----- Source document

Eighteen months in Africa have given Clive Benson a new perspective and a gallery of rare experiences.
"I was convinced by an ex-Goodyear colleague and friend to go there," says Clive, now resident in his home town of Whanganui. "He's been in Zimbabwe for 20-odd years and made money there. He
was convinced Mozambique was the new frontier due to the huge oil and gas find. We went there to set up operations in the tyre business. My job was to assist his cousin in Nacala and then move on to Pemba." Circumstances changed and Nampula in the north was the place to be.
"It's the second biggest city in Mozambique and there are no real tyre outlets. I saw an opportunity for us to establish operations. Unfortunately we couldn't get credit so I was there for 12 months trying to get tyres any way I could and trying to stay legal. I had to get my passport stamped every 30 days." That was done by couriers.
"You give them your passport, they take a bus to the border where they know people. They get it stamped and you pay. It cost about $US100. It's scary: you're relinquishing your passport to someone you don't know."
In September 2014 his visa expired. "I did a 'deal' on Christmas eve on the back of a motorbike in the rain." It cost 110,000 Met, or about $3000. "That gave me another six months with multiple entry. That's how corrupt it is."
Clive was never mugged but he was told to be wary, especially when using his phone. His vehicle was parked on the street but he was friendly enough with the locals that they kept an eye on it for him. He would also give cash or beer to security guards in the employ of other residents. His place was fenced and gated with a hefty padlock.
From his two-bedroomed apartment in Nampula he would walk 50 metres each night to a little Indian "restaurant" for his chicken and chips and coleslaw. "I never got crook."
His central-city, ground floor apartment was tiled, air conditioned and furnished. "And I bought mosquito netting, because malaria was rife. I never got it but all the ex-pats I knew had had it."
Being on the ground floor of a four storey building he suffered the consequences of upper floor people disposing of everything down the toilet. The plumbing gave up and he had raw sewage running through his flat for 48 hours until it was fixed.
"My neighbour carted water for a living so I never had a shortage of water." Electricity outages were common.
"I lived six weeks without any power because of the January 2015 storms. No power means no cold beer." He drank Heineken or Laurentina Preta, the local dark beer. Good for washing down the constant dust. Street kids were everywhere. "There are so many kids that don't go to school ... and orphans." He would give them food or a can of Coke. Clive says his accent, sounding neither South African nor Portuguese, probably helped make friends.
"They'd never come across a Kiwi before."
Where he lived was a man's world but the women did the work. "The women will travel 35 kilometres on a bicycle - or walk - to get water. A lot of places have no indoor plumbing so the men have a wee outside."
Clive allowed his fenced enclosure to be used by a young street merchant to store his gear. "He worked 12 hours a day and lived in a one-room place with no power."

----------

▸ **Task prompt**:
Please return, word for word, the passage of the article on Clive Benson's time in Africa that opens with the words containing "From his two-bedroomed" and closes with "it was fixed.".

----- Dataset excerpts

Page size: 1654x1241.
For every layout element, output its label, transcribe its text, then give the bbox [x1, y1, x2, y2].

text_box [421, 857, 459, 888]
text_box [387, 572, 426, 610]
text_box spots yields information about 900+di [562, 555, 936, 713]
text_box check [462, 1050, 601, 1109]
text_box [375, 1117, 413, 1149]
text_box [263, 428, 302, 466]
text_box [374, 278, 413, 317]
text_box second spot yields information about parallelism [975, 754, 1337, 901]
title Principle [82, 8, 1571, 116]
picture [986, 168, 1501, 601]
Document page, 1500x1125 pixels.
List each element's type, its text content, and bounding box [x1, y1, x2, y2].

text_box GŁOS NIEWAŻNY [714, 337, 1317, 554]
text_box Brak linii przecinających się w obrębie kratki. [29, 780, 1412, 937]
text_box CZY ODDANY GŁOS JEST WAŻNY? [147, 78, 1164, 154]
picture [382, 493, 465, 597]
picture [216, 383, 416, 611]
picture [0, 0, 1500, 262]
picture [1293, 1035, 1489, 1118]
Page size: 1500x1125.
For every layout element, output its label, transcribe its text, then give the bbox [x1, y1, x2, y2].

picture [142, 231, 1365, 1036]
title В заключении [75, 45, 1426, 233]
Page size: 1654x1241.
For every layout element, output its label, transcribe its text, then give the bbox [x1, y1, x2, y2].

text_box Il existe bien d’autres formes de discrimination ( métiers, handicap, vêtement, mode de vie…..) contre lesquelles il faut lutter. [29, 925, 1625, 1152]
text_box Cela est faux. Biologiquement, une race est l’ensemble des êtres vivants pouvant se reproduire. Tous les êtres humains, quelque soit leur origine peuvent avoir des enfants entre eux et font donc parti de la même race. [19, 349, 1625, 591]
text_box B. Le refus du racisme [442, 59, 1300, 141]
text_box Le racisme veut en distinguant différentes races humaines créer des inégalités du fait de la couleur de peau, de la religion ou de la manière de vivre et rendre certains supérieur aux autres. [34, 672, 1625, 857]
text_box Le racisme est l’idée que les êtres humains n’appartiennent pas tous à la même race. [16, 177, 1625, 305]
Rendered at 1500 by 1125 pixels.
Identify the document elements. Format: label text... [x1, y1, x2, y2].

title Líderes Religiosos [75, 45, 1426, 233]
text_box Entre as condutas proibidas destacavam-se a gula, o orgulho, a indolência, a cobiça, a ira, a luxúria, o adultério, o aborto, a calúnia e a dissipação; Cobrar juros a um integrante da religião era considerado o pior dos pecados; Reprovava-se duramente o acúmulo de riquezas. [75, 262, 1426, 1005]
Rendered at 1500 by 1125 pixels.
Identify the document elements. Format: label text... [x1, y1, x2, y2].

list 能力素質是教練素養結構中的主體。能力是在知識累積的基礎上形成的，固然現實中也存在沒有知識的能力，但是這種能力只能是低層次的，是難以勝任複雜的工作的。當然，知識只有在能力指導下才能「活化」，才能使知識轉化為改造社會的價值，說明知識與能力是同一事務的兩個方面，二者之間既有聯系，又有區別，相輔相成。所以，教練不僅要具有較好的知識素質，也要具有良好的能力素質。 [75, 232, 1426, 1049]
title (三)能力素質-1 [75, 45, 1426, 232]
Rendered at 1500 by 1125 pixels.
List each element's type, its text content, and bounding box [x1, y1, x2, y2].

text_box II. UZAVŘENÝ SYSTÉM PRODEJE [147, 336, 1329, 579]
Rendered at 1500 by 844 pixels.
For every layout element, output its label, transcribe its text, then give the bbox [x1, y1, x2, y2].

----------

▸ **Result for this exercise**:
From his two-bedroomed apartment in Nampula he would walk 50 metres each night to a little Indian "restaurant" for his chicken and chips and coleslaw. "I never got crook."
His central-city, ground floor apartment was tiled, air conditioned and furnished. "And I bought mosquito netting, because malaria was rife. I never got it but all the ex-pats I knew had had it."
Being on the ground floor of a four storey building he suffered the consequences of upper floor people disposing of everything down the toilet. The plumbing gave up and he had raw sewage running through his flat for 48 hours until it was fixed.